Перед тем как превратиться в крестоносцев, вбили в лед возле полыньи прочный шкворень и привязали к нему корабельный трос, чтобы можно было подняться на поверхность. Конец троса опустили в воду, после чего по очереди погрузились в полынью.

Температура Сейда едва ли превышала плюс один-два градуса по Цельсию. Под водолазные комбинезоны были поддеты свитера крупной вязки, но и они не очень-то согревали. Вадим моментально окоченел. Плавно, как на лифте, соскользнул по тросу вниз, подошвы с утяжелителями коснулись тинистого дна. Вслед за ним опустился Крутов, похожий на инопланетянина из американских фантастических фильмов.
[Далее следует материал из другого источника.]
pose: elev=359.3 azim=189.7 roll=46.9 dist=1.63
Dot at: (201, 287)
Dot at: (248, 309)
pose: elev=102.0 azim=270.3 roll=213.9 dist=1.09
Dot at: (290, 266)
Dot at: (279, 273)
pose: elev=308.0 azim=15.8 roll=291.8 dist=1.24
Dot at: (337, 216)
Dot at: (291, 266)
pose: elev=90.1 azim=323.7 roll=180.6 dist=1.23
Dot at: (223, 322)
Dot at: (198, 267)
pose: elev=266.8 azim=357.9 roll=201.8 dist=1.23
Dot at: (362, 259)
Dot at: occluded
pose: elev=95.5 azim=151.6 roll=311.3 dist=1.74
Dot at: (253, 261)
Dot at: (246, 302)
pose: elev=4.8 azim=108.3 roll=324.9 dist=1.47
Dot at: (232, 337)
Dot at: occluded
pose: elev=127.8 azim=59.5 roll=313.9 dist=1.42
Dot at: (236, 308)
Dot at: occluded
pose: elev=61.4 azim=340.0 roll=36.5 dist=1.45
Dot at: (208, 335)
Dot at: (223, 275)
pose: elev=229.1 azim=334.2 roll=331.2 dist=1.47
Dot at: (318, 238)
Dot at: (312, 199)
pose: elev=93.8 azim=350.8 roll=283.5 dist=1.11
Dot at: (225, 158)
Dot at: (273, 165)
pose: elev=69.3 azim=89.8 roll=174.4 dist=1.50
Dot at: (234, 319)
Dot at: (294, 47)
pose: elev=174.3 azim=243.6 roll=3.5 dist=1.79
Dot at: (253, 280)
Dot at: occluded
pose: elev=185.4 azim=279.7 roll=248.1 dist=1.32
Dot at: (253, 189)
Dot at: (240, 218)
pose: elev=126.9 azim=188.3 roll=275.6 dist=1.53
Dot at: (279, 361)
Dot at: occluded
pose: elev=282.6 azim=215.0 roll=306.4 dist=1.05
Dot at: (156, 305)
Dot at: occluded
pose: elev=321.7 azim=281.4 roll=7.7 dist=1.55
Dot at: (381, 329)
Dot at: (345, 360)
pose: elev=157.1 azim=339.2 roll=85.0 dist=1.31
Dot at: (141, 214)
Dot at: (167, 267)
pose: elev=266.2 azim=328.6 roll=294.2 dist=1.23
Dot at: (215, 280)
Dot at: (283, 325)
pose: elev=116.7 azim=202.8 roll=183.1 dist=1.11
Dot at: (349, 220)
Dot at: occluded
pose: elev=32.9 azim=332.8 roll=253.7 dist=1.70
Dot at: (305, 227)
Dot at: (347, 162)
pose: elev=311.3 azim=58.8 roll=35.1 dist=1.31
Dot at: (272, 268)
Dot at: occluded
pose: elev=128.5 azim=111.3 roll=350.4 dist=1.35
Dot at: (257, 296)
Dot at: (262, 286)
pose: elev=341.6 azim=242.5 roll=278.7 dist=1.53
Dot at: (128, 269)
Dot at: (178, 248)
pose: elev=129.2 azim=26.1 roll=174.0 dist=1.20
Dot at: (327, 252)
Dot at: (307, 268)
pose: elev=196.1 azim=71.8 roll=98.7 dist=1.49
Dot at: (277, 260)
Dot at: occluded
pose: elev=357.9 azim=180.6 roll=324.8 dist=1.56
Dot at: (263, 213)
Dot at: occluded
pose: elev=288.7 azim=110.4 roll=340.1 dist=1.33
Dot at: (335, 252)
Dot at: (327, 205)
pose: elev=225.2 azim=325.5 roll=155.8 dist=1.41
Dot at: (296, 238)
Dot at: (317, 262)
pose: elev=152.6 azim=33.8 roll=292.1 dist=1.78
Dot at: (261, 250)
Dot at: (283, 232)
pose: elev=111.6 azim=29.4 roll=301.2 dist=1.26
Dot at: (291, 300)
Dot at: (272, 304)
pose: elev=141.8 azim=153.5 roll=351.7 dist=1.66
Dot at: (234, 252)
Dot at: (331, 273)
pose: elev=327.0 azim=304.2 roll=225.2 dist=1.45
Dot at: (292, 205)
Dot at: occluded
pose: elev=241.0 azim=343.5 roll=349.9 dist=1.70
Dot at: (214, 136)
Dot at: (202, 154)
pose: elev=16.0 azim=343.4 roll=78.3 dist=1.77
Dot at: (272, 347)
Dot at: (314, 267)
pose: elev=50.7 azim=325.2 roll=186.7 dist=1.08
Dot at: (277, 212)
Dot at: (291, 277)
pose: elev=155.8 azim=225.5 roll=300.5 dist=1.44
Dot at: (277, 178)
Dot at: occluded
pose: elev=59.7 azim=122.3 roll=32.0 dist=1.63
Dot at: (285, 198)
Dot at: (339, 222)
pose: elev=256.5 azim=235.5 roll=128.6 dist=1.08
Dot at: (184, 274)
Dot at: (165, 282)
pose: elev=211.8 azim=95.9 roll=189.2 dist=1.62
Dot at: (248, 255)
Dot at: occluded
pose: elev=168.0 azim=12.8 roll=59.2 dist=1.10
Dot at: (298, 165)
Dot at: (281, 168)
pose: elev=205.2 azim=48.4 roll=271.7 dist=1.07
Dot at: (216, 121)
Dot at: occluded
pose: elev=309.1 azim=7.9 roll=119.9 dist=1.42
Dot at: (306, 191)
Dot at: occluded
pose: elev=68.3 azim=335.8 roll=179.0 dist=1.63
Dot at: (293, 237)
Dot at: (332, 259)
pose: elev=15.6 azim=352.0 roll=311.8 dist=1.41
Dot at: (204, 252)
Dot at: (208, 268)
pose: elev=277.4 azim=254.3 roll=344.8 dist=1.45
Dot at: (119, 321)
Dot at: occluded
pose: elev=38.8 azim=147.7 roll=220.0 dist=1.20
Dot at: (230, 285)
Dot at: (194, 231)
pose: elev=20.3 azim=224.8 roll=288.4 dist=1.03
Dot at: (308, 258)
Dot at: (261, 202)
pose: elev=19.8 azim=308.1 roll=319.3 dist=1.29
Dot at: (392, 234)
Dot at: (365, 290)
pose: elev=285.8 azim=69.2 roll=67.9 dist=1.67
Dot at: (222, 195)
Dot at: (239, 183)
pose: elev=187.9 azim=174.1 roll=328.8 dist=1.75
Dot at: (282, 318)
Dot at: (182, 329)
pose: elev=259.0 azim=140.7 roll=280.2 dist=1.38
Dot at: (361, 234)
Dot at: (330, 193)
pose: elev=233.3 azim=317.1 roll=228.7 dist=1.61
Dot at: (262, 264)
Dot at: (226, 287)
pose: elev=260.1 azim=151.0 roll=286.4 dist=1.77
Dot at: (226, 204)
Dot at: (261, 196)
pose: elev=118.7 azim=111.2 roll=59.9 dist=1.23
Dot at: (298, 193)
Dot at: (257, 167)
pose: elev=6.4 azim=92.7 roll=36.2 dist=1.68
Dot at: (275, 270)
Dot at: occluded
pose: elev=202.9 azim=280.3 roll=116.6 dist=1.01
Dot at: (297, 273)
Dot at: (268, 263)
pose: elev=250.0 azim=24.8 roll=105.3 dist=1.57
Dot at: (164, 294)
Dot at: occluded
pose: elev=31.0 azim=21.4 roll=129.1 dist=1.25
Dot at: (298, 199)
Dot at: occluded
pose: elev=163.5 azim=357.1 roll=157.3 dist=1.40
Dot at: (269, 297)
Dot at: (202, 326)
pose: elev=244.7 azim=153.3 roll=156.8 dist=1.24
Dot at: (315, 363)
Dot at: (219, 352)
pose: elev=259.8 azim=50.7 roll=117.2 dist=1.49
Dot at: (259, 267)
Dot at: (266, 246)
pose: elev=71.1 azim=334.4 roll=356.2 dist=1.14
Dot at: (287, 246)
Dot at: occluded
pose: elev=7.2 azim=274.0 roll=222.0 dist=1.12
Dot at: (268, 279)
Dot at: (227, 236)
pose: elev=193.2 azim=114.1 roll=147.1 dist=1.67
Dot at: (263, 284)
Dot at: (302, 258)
— Двигайтесь! — в такое слово сложились его губы, плохо различимые за стеклом шлема. Вадим, впрочем, сумел это расслышать — звук достиг ушей, пройдя через сталь амуниции и озерную толщу.

Да, двигаться! На суше водолазная хламида казалась дико неудобной, оттягивающей плечи, сковывающей руки и ноги. Но под водой в соответствии с законом Архимеда она заметно сбавила в весе. Вадим быстро приспособился к ходьбе в негнущихся ботах и, протискиваясь сквозь загустевшую от холода стоячую воду, направился к разбитому аэроплану, покоящемуся на отшлифованных столетиями гольцах.

«Блерио» лежал, перевернутый днищем кверху, с выставленными шасси. Одна лопасть пропеллера обломилась, гондола была сплющена, обшивка крыльев за прошедшие со дня катастрофы годы сгнила, зато все металлические части оказались в целости. Преодолевая сопротивление воды, Крутов нанес несколько ударов киркой, и из-под обломков показался угол ящика. Будь Олег Аркадьевич менее степенным, станцевал бы, наверное, на радостях самбу или что-нибудь из репертуара африканских бушменов. Но он ограничился лишь победительным воздеванием рук, хотя и видно было, что ликование его переполняет.

Ящик имел по бокам две приклепанные к корпусу ручки. Взявшись за них, Вадим с Крутовым выволокли его из разрушенного «Блерио». Крутов нагнулся, счистил перчаткой илистый налет с крышки. Обнажились выгравированные буквы: «Русская Армiя. Генеральный Штабъ».

— Мавр сделал свое дело, — расслышал Вадим то, что для него явно не предназначалось. — И слон костоправ, только самоучка.

Пока Олег Аркадьевич любовался видом сокровищницы, его помощник не дремал. Будто бы бесцельно перебирая останки аэроплана, он обнаружил складной ножик, потерянный Мишей при аварии. Незаметно подобрал и засунул между комбинезоном и наспинным ранцем, в котором располагалась система выработки кислорода и поглощения углекислоты.

Дышалось удивительно свободно — как на лесной лужайке в прохладное летнее утро.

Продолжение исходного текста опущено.